## [Selected excerpt]
# HELP Rusty Tank???



## wetwilly (Apr 26, 2020)

I recently picked up a used air compressor from my neighbor for a $100. Its an 2hp 11 gallon campbell hausfeld that appeared to be in very good condition and they said it was used lightly and i trust them. I used it a couple times and after i moved it around i noticed their was something in the tank after a couple quick searches i learned it was likely just a by-product of the welding from when it was built. I wasn't too worried but I wanted to replace the drain anyway so i got some the stuff out this is what it looks like









This isn't all of it
How serious is this should i replace the tank 
if so is it worth it and can anyone recommend a good affordable tank

thanks a ton!


----------



## stevon (Mar 5, 2019)

You can fill the tank with water and hydro pressure test it if you think there is a possibility it could rupture.
how to test compressor tank - Google Search

Stephen


----------



## JohnNY (Apr 27, 2020)

They obviously failed to drain the tank often. Is that all the scale that came out? If it thin and little of it, i wouldnt be too worried. One thing besides pressure testing is too ise an inspection camera and send that in the tank. That way you can see the location and severity of the corrosion. Milwaukee has a small camera head but im sure their are others. I believe Harbor freights version is small also. 

Sent from my moto z4 using Tapatalk


----------

## [Supplied material]
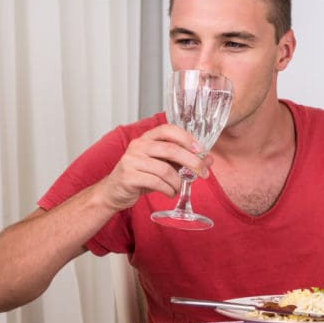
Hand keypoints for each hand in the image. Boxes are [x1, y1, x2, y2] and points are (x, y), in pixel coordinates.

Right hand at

## [Problem details]
List every username that heads a post in the thread about the rusty air compressor tank.

## [Answer below]
wetwilly, stevon, JohnNY